# [Task instructions]
Please copy the stretch of rows below from the line containing "pressure in MPa" through the end of the rows, word for word. Leave the pictures out of your answer.

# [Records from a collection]
★ ★ ★ ★ ★ ★ ★
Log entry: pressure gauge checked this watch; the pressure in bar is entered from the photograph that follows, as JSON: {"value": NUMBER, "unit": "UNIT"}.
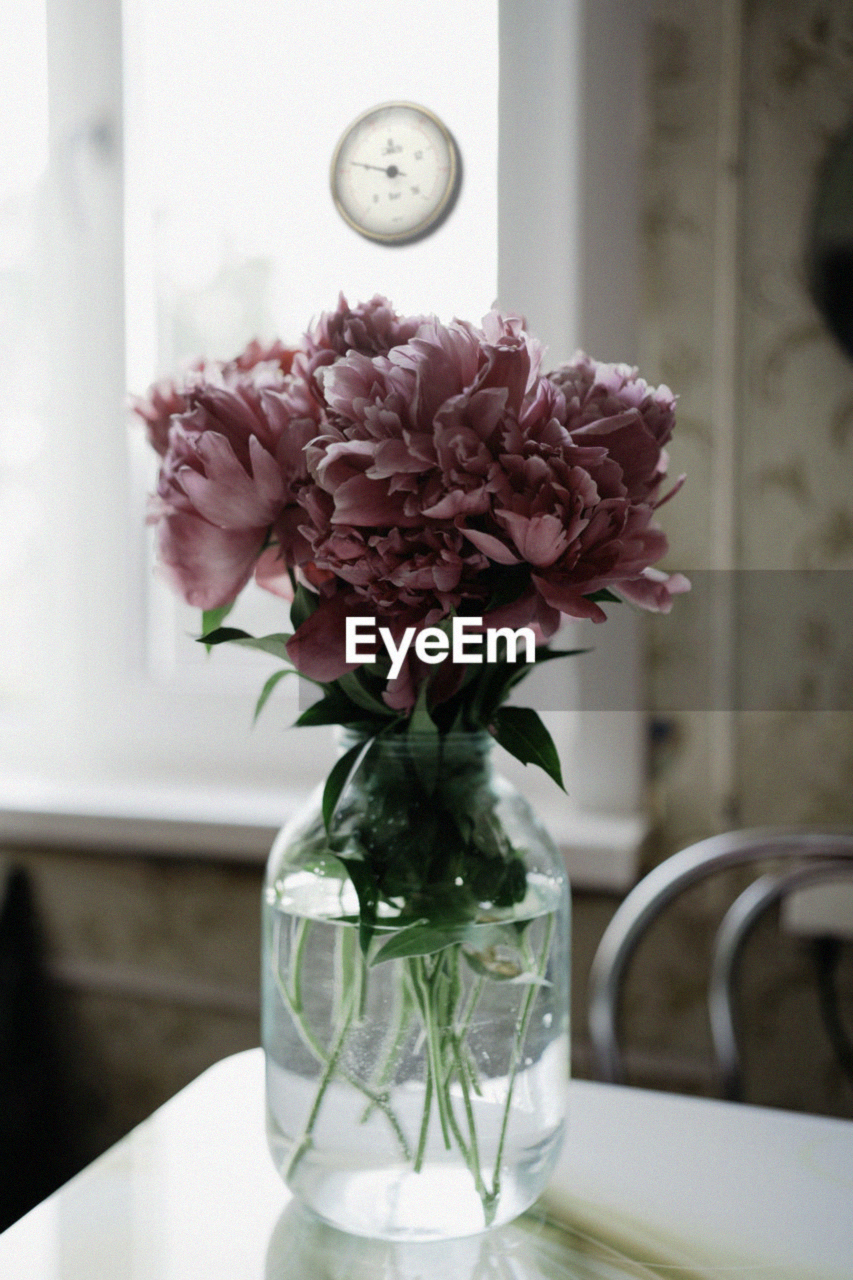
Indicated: {"value": 4, "unit": "bar"}
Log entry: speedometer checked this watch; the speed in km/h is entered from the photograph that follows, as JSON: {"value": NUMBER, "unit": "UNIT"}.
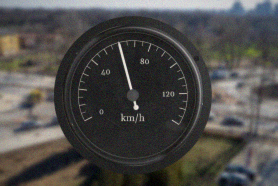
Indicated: {"value": 60, "unit": "km/h"}
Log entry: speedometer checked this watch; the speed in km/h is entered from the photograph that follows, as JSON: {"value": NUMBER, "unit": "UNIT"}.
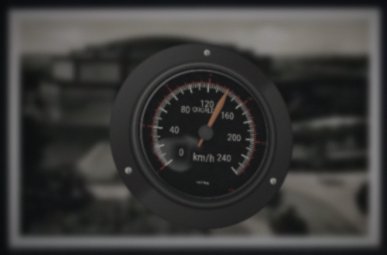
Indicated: {"value": 140, "unit": "km/h"}
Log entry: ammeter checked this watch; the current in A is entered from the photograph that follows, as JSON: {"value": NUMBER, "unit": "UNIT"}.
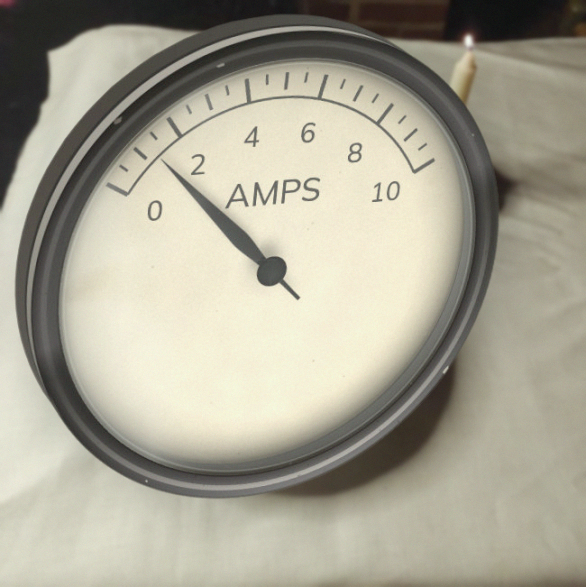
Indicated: {"value": 1.25, "unit": "A"}
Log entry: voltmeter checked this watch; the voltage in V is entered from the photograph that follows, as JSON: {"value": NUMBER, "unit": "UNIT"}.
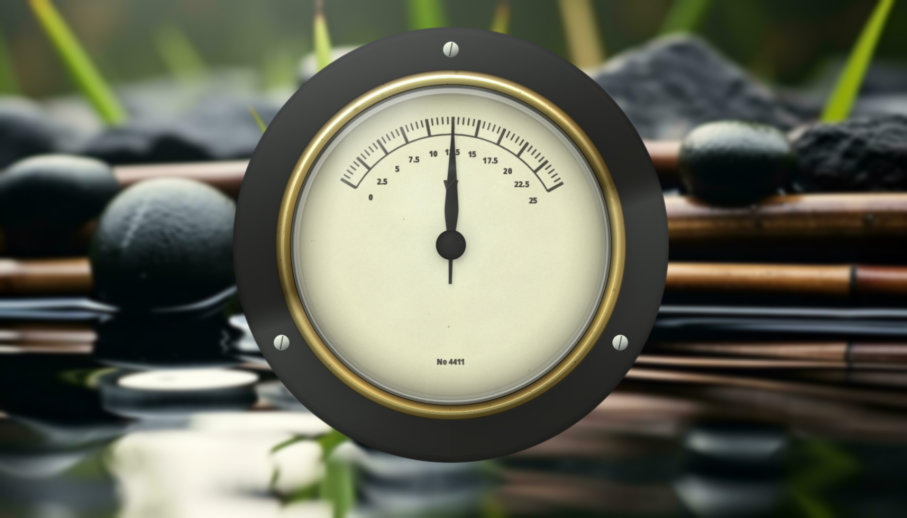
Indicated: {"value": 12.5, "unit": "V"}
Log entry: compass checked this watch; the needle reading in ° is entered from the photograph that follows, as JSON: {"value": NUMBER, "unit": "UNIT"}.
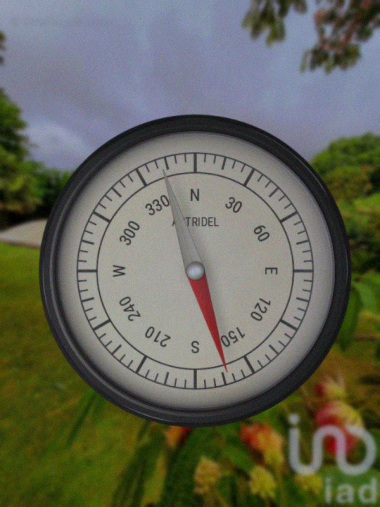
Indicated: {"value": 162.5, "unit": "°"}
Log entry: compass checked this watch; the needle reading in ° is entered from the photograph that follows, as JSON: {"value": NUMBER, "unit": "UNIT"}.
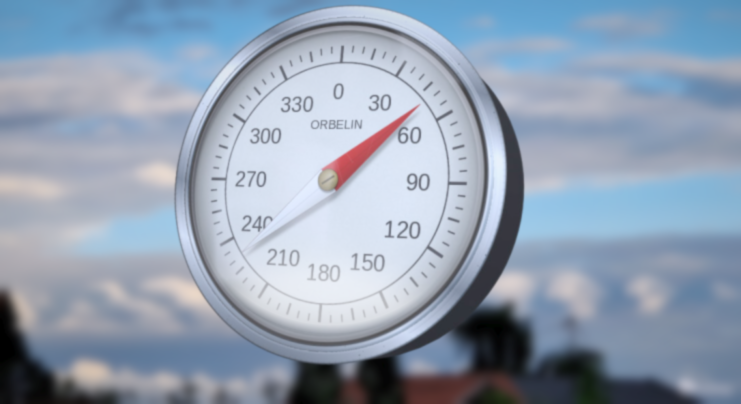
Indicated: {"value": 50, "unit": "°"}
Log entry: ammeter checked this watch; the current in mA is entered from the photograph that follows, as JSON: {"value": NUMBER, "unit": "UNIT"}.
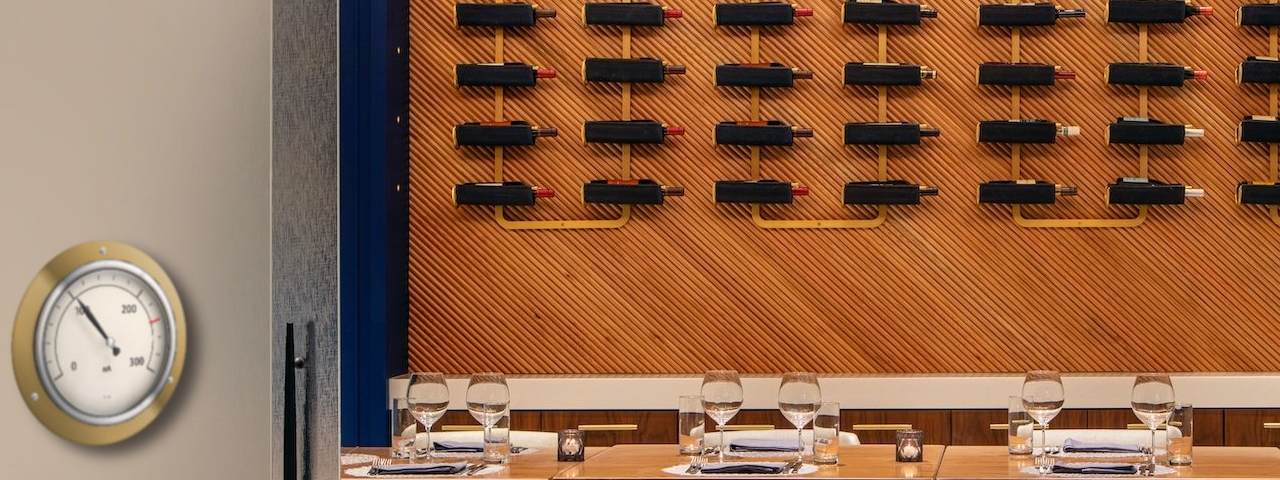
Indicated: {"value": 100, "unit": "mA"}
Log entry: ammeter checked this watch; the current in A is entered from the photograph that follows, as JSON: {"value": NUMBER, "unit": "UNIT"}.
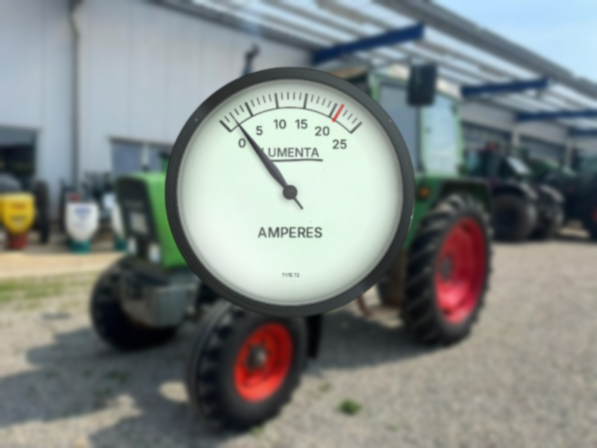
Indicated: {"value": 2, "unit": "A"}
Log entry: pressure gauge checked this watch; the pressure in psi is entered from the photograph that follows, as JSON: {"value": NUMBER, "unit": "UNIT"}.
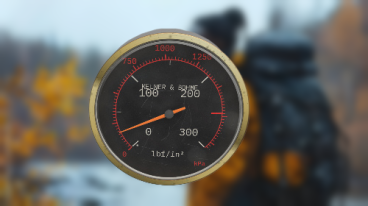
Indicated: {"value": 25, "unit": "psi"}
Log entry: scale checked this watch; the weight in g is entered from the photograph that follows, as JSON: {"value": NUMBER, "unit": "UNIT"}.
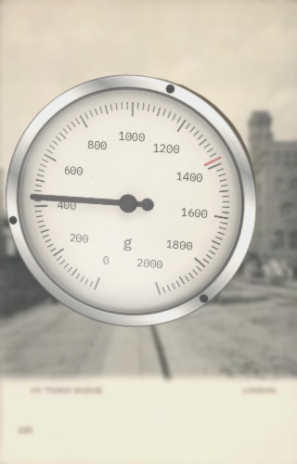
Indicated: {"value": 440, "unit": "g"}
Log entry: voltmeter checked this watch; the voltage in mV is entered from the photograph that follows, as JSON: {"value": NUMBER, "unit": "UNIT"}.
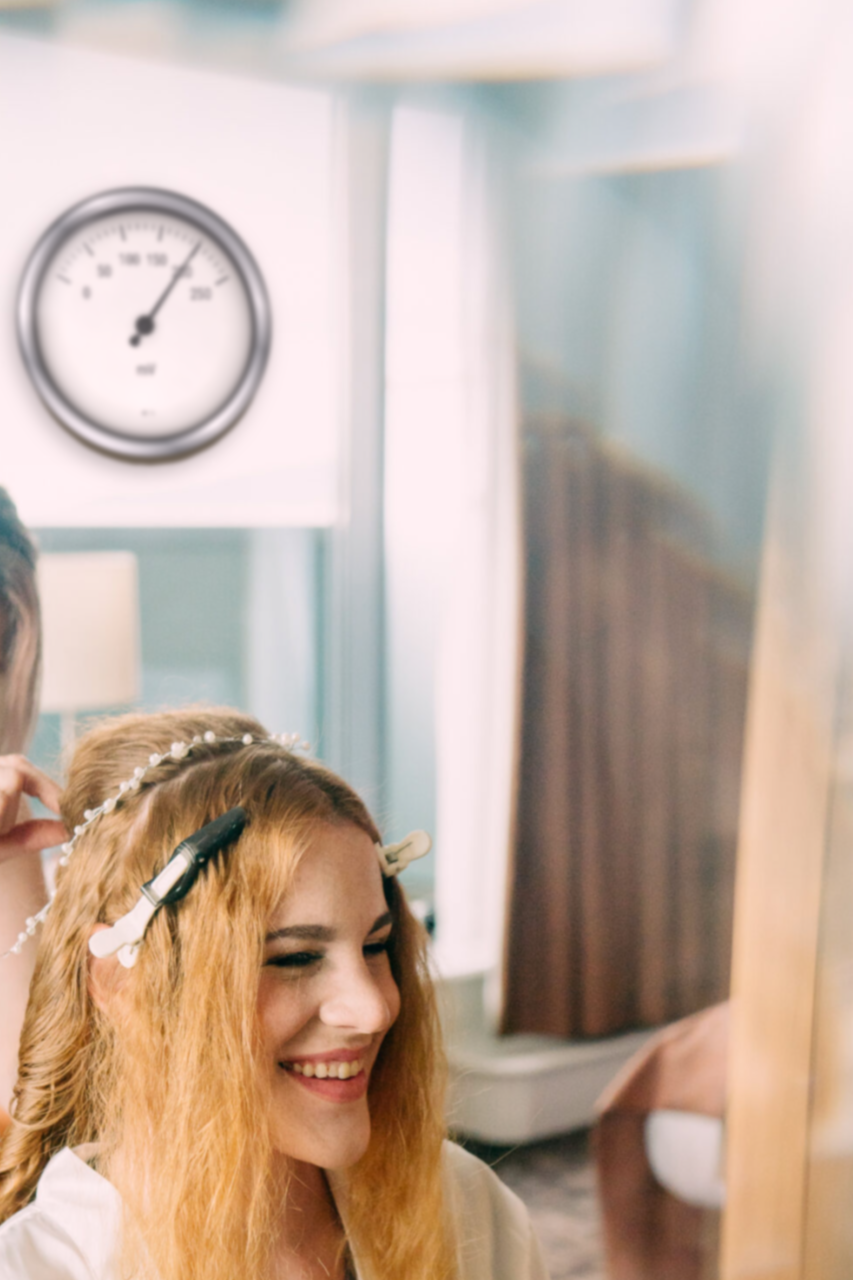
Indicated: {"value": 200, "unit": "mV"}
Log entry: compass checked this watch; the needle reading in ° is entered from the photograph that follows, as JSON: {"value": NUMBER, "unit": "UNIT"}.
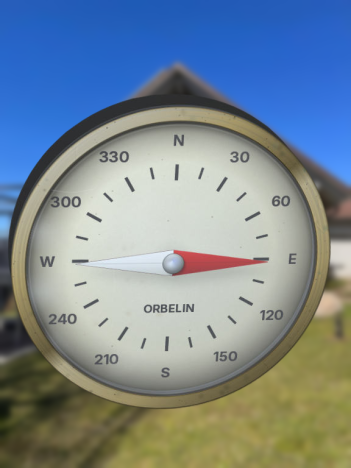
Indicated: {"value": 90, "unit": "°"}
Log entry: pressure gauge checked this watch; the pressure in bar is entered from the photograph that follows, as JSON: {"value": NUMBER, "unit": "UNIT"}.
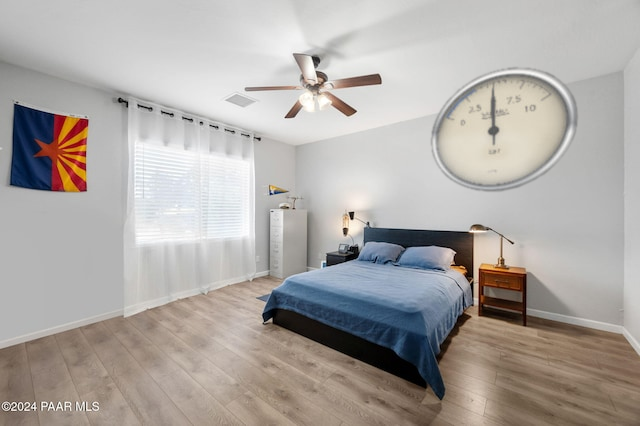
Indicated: {"value": 5, "unit": "bar"}
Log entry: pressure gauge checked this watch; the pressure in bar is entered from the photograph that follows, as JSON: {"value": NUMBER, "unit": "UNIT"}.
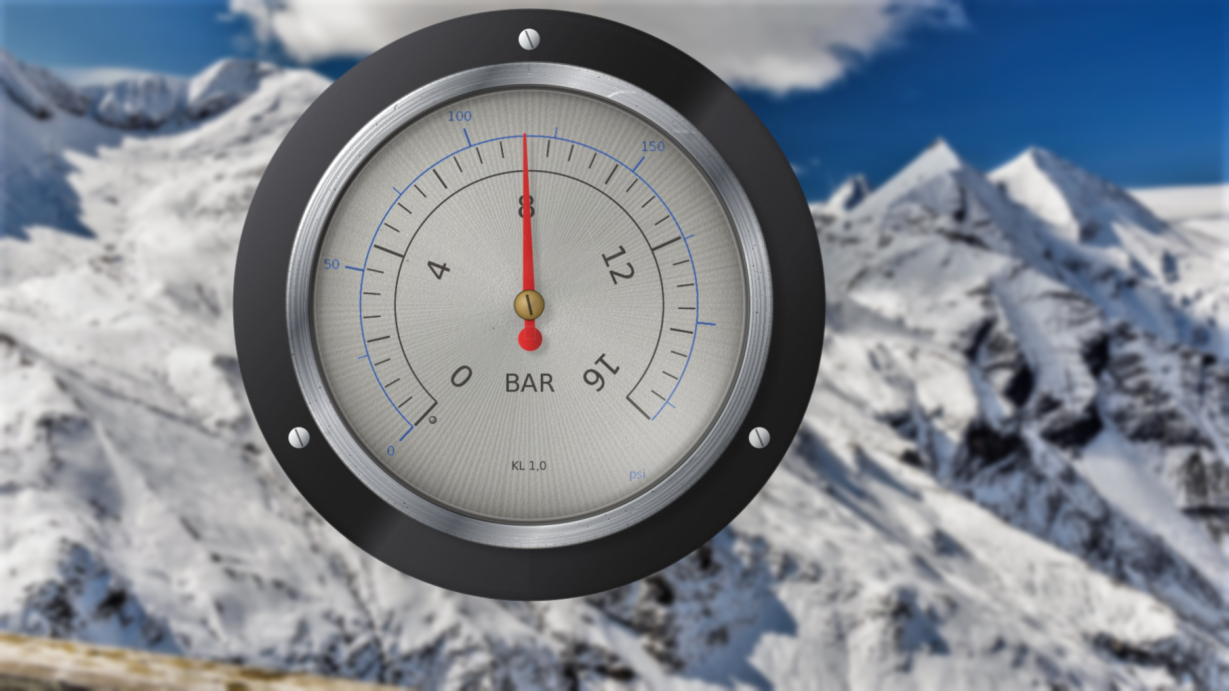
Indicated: {"value": 8, "unit": "bar"}
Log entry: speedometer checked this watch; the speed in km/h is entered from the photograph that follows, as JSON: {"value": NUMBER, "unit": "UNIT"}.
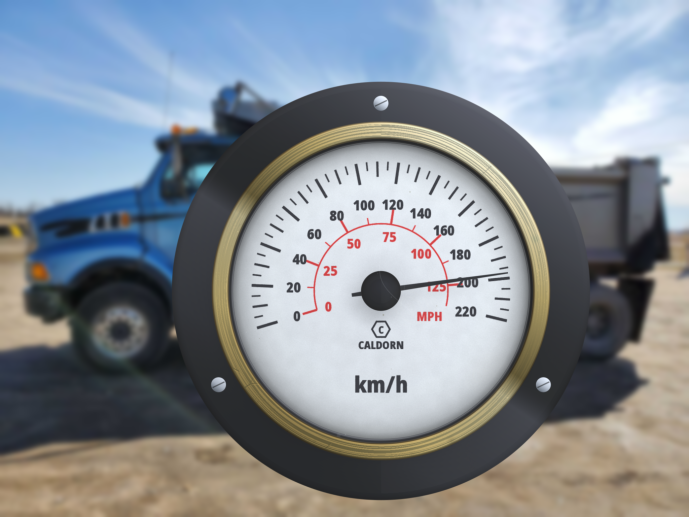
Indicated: {"value": 197.5, "unit": "km/h"}
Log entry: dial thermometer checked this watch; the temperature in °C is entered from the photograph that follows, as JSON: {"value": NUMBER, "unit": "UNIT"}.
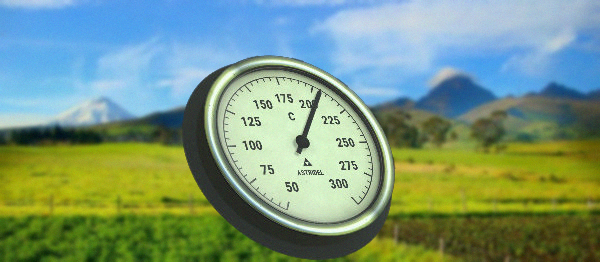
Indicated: {"value": 205, "unit": "°C"}
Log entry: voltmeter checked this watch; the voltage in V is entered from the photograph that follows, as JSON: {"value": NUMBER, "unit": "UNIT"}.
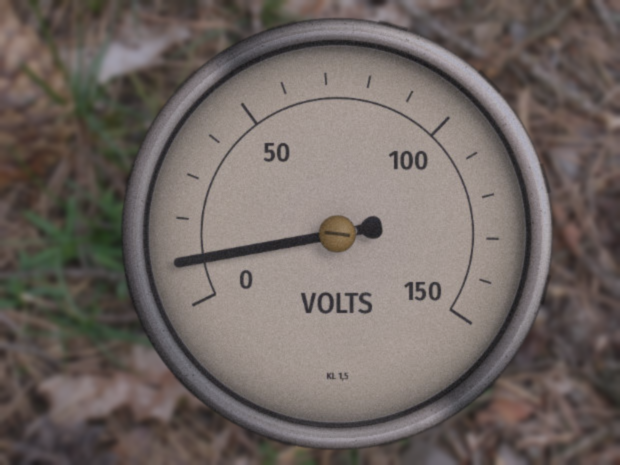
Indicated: {"value": 10, "unit": "V"}
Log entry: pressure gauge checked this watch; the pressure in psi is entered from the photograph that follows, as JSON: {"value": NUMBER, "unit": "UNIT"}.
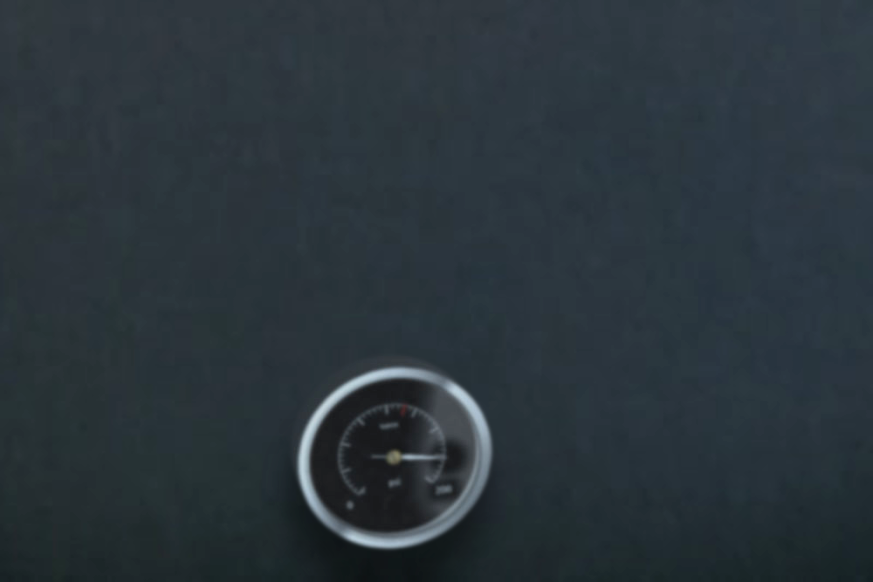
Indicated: {"value": 175, "unit": "psi"}
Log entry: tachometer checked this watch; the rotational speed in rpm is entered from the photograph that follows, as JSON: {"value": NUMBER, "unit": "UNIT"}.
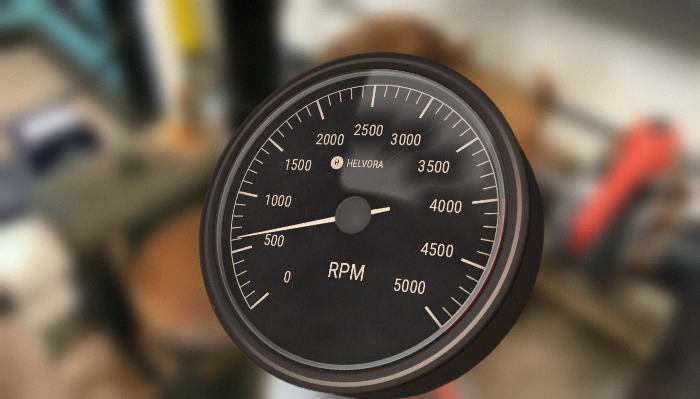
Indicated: {"value": 600, "unit": "rpm"}
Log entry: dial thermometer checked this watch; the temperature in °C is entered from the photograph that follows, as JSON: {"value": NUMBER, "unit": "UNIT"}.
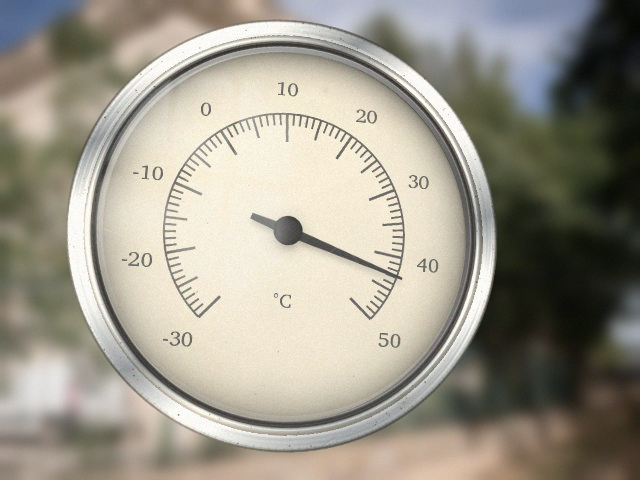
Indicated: {"value": 43, "unit": "°C"}
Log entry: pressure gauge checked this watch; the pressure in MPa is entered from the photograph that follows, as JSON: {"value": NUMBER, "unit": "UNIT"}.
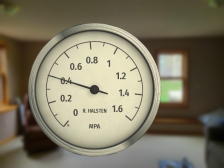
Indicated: {"value": 0.4, "unit": "MPa"}
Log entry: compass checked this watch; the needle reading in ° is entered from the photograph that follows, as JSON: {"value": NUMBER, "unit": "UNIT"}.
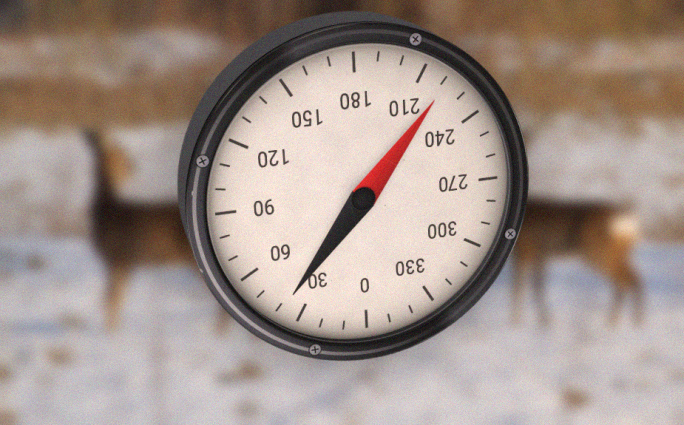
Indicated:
★ ★ ★ ★ ★ ★ ★
# [Your response]
Log entry: pressure gauge checked this watch; the pressure in MPa is entered from the photograph that follows, as JSON: {"value": NUMBER, "unit": "UNIT"}.
Indicated: {"value": 0.4, "unit": "MPa"}
Log entry: compass checked this watch; the needle reading in ° is entered from the photograph that follows, as JSON: {"value": NUMBER, "unit": "UNIT"}.
Indicated:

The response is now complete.